Die Frage, wie menschliches Zusammenleben funktioniert, wie Gemeinschaften entstehen, welche Prinzipien, Ideale und Ordnungsmechanismen für deren dauerhafte Etablierung sorgen, beschäftigte bereits die mittelalterlichen Zeitgenossen. Auf der Suche nach Antworten griffen sie vielfach auf naturkundliche Beobachtungen zurück, übertrugen Mechanismen des Zusammenlebens bestimmter Tiergruppen auf menschliche Gemeinschaften und etablierten so mittels der Tierallegorie einen Referenzrahmen, um gesellschaftliche Entwürfe zu formulieren.

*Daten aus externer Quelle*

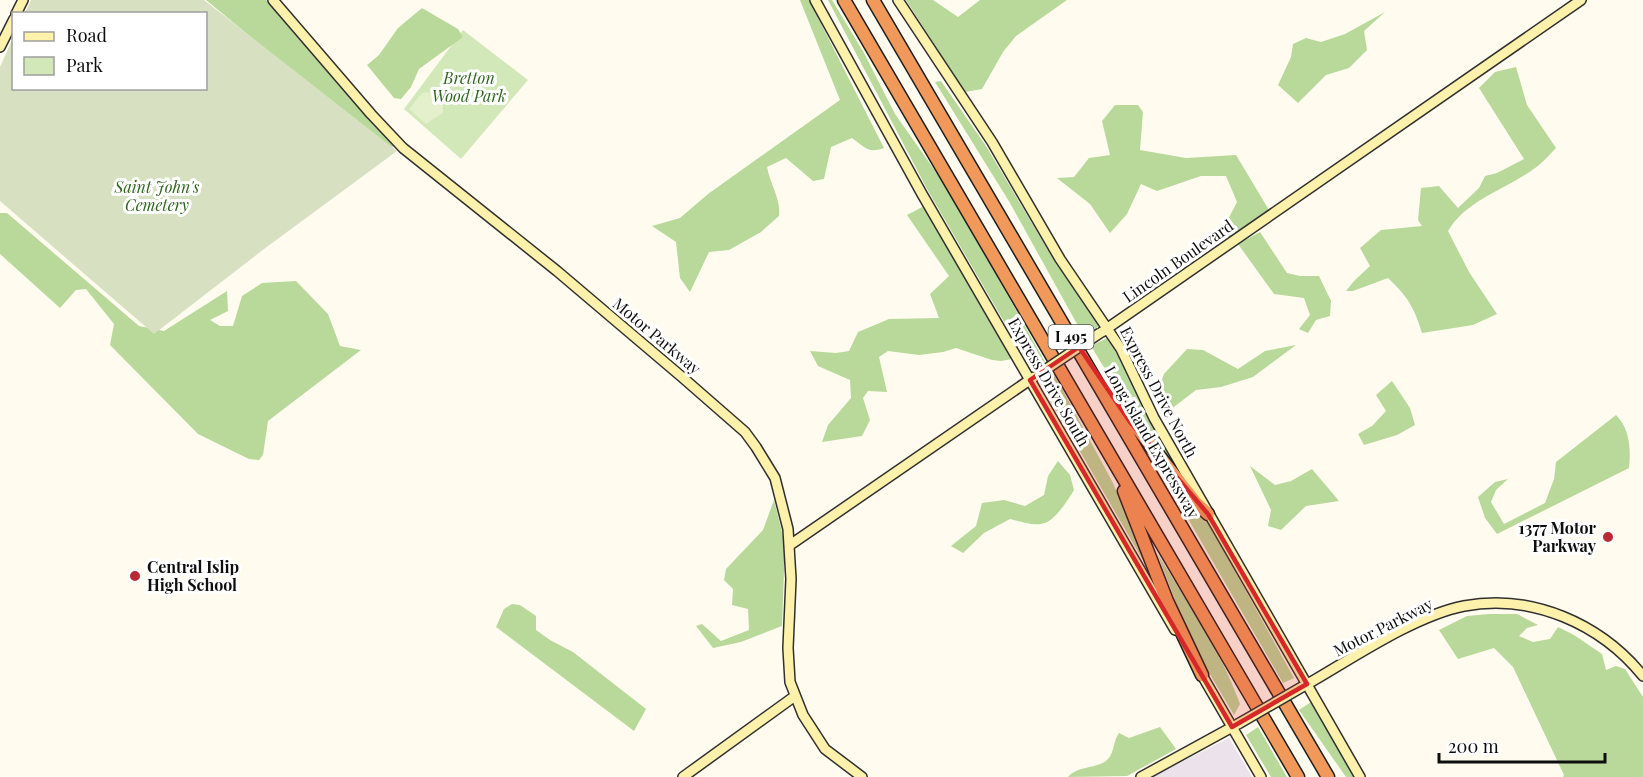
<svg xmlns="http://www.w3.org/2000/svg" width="1643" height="777" viewBox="0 0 1643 777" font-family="'Playfair Display',serif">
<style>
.industrial{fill:#ebe2ec}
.green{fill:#d3e8b9}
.forest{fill:#b8d999}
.cemetery{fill:#d7e0c0}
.pitch{fill:#e4f0cb}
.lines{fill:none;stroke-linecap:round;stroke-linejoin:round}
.secondary-casing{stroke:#303030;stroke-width:12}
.highway-casing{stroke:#1f1f1f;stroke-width:15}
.secondary{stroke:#fdf1ab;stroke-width:9}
.highway{stroke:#f1995a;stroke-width:12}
.secondary-bridge-casing{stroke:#303030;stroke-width:12;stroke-linecap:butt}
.secondary-bridge{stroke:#fdf1ab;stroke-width:9}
.marked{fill:#d62828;fill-opacity:0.2;stroke:#d62828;stroke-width:4.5;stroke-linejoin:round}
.poi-dot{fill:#bb2935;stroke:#fff;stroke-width:2}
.labels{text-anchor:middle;stroke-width:6;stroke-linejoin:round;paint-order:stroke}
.shield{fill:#fff;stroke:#565656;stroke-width:1.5}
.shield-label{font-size:15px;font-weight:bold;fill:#0e0e0e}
.park-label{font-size:16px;font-style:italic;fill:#30641f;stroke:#fff}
.street-label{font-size:16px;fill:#0e0e0e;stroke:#fff}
.poi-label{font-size:16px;font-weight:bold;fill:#0e0e0e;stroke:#fff;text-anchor:end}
</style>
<rect width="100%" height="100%" fill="#fffbef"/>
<path class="industrial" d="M1229 738 1252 777H1152Z"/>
<path class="green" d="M463 30 528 80 461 159 404 109Z"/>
<path class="forest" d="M206 0H266L394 146 387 149Z
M800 0H809L884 148C867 154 865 147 852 138L831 147 824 179 813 181 786 158 767 167C770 184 781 199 779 216L761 232 729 250 709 252 690 292 680 278 676 242 652 226 680 218 708 194 840 100Z
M828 0H832L864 53 895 114 950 192 1045 362 1032 370 927 189Z
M906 0H933L958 17 980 0H1067L1016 36 1003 52 982 89 965 92Z
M422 8 458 29 463 37 419 69 411 87 401 99 394 98 367 65 379 55 398 28Z
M1385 12 1364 31 1367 50 1349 68 1326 75 1298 103 1278 85 1291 57 1293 44 1306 38 1321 42 1345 34Z
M1516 67 1527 105 1556 148C1550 154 1545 160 1539 165 1512 187 1466 199 1448 231L1469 272 1497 314 1473 325 1422 333C1414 307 1408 297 1388 278L1353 291H1346L1354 281 1370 266 1360 248 1381 230 1422 226 1418 220 1421 188 1439 186 1458 208 1479 188 1485 176 1497 173 1524 159 1479 88 1495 72Z
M941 81 986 146 1055 262 1100 325 1092 332 1082 333 1010 203 935 82Z
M1115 105H1138L1143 112 1140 150 1186 158 1236 155 1269 210 1230 239 1222 231 1237 202 1226 176H1201L1157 191 1141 184 1127 214 1110 233 1090 204 1057 178 1074 177 1089 158 1110 155 1102 121Z
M924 206 1012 359 1001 361 992 360 956 348 943 352 919 355 888 351 879 357 887 392 868 391 863 398 870 420 862 436 822 442 828 425 851 398 850 380 818 366 810 351 836 353 849 351 858 332 889 319 939 318 930 294 949 276 907 215Z
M0 213H7L139 326 164 331 227 291 228 311 210 320 220 326H233L242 296 262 283 296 281 328 314 340 346 361 350 268 421 263 455 259 460 249 459 198 434 110 345 114 324 86 289 76 290 60 308 0 254Z
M1260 232 1287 273 1300 276H1319L1331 301 1330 316 1316 320 1308 333 1299 329 1310 315 1304 298 1274 294 1238 244Z
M1107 338 1123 363 1141 403 1179 474 1122 397 1091 346Z
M1296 345 1253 377 1221 387 1196 390 1166 413 1158 391 1164 374 1187 349 1203 350 1238 369 1265 351Z
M1053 372 1113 483 1148 569 1040 382Z
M1392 381 1410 408 1415 425 1397 435 1364 445 1358 434 1372 426 1386 411 1376 395Z
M1616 415C1630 429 1631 449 1629 468L1497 534 1485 518 1478 497 1495 482 1508 479 1496 490 1491 502 1504 524 1545 503 1554 479 1556 462Z
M1154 460 1204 515 1294 678 1283 683Z
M1058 461 1070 475 1074 490C1068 500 1056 519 1045 523 1034 527 1020 521 1010 519L984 533 963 553 951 546 976 526 982 503 1004 500 1025 506 1044 495 1048 476Z
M1250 466 1275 485 1291 481 1312 469 1339 501 1306 506 1281 530 1268 526 1271 510Z
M774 500 785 544 782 626 741 642 713 648 696 626 702 624 721 641 749 630 748 609 732 605 733 589 724 580 726 569 763 530Z
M1157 553C1187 602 1221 650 1240 704L1234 715 1192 644Z
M512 604 520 605 536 616V630L550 640 573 652 646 709 634 731 496 627 504 609Z
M1489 614H1517L1538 625 1527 628 1519 636 1533 642 1550 639 1558 627 1574 635 1602 654 1606 670 1616 666 1625 669 1643 697V777H1563L1564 775 1513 667 1494 648 1458 659 1439 630 1467 616Z
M1311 702 1355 777H1346L1299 710Z
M1160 727 1176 749 1127 776 1068 777C1078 765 1099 769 1108 759 1115 751 1113 741 1119 733L1129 738Z
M1258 727 1287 777H1271L1246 735Z"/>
<path class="cemetery" d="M31 0H204L397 151 264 249 154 334 0 201V67L13 38 14 88H206V14L25 13Z"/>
<path class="pitch" d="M432 92C442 98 443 101 443 113L426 124 409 109 422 93Z"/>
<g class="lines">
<g class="secondary-casing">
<path id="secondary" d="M273 0 371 114 403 148 557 271 682 377 745 432 756 447 775 478 788 529 791 579 788 648 790 682 803 715 825 749 862 777
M815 0 922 194 1175 630
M898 0 992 142 1060 259 1121 349 1154 418 1360 777
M16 14 23 0
M0 47 14 19
M1102 332 1581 0
M790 545 1034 377
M1199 670 1261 777
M1304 686C1350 660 1413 616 1464 606 1532 593 1601 624 1643 676
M683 777 795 696
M1141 777 1236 725"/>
</g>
<g class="highway-casing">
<path id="highway" d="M844 0 1298 777
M873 0 1328 777
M1120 406 1196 503 1208 514
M1124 491 1167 601 1202 675"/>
</g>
<use href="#secondary" class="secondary"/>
<use href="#highway" class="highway"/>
<g class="secondary-bridge-casing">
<path id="secondary-bridge" d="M1039 374 1100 333
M1238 724 1302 687"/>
</g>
<use href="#secondary-bridge" class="secondary-bridge"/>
</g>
<path class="marked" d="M1079 347 1130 422 1208 514 1307 684 1232 727 1030 380Z"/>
<g class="poi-dot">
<circle cx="1608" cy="537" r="6"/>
<circle cx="135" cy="576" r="6"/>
</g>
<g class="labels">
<rect class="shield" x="1048.5" y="325" width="45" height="24" rx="4.5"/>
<g class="shield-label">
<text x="1071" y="342">I 495</text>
</g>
<g class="park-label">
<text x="469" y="84">Bretton<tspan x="469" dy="18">Wood Park</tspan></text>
<text x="157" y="193">Saint John's<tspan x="157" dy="18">Cemetery</tspan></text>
</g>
<g class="street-label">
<text transform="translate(1178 261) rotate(-35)" y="6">Lincoln Boulevard</text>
<text transform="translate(657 336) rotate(40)" y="6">Motor Parkway</text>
<text transform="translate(1049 382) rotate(60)" y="6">Express Drive South</text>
<text transform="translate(1159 392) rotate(62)" y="6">Express Drive North</text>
<text transform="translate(1152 442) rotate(60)" y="6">Long Island Expressway</text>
<text transform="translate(1383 627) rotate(-27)" y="6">Motor Parkway</text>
</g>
<g class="poi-label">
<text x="1596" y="534">1377 Motor<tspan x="1596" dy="18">Parkway</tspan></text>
<text x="147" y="573" text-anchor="start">Central Islip<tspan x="147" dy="18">High School</tspan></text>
</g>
</g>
<rect x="12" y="12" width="195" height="78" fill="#ffffff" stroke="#9f9f9f" stroke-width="1.5"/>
<rect x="24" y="32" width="30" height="9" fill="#fdf1ab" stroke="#9f9f9f" stroke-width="1.5"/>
<text x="66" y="42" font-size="18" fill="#0e0e0e">Road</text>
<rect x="24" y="57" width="30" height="18" fill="#d3e8b9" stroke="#9f9f9f" stroke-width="1.5"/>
<text x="66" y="72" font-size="18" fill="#0e0e0e">Park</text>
<path d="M1439 753v9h166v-9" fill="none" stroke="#0e0e0e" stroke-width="3"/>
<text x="1448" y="753" font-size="18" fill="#0e0e0e" stroke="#ffffff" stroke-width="4.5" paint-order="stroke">200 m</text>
</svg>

Julia Burkhardt stellt mit ihrer Heidelberger Habilitationsschrift unser Wissen über solche Ideen und Texte auf eine neue Grundlage, indem sie mit der kommentierten Edition des Bonum universale de apibus des Thomas von Cantimpré nun erstmals ein einflussreiches Werk des 13. Jahrhunderts umfassend zugänglich macht. Hierin hatte der Dominikaner Thomas am Beispiel der Bienen „Hierarchien, Vorzüge und Abgründe des sozialen Miteinanders“ (S. 11) beschrieben und anhand passender Anekdoten und Exempla eine Art Handbuch für das Wirken der Dominikaner vor allem als Prediger und Seelsorger geschaffen.

Im ersten Schritt (Teilband 1, S. 15–38) vollzieht Julia Burkhardt die Informationen nach, die über den Lebensweg des Thomas von Cantimpré überliefert sind. Umsichtig macht sie dabei deutlich, wie eng unsere heutigen Erkenntnisse über dessen Biographie mit der Entstehung, Überlieferung und Wirkung seiner Werke verwoben sind. Zwei Stationen prägten nachhaltig Thomas‘ Leben und Wirken: sein Eintritt als Augustinerchorherr in das Stift Cantimpré, das ihm nicht nur zu seinem Beinamen verhalf, sondern in seinen Werken immer wieder als „Sehnsuchtsort“ aufscheint, „an dem fromme Männer in enger freundschaftlicher Verbundenheit ein vorbildhaftes Leben führen“ (S. 22), und sein Eintritt in den noch jungen und aufstrebenden Dominikanerkonvent in Löwen, in dem Thomas jene Expertise über die Dominikaner gewann, die Grundlage für das Bienenbuch und den dortigen Entwurf einer hierarchisch organisierten Gemeinschaft werden sollte.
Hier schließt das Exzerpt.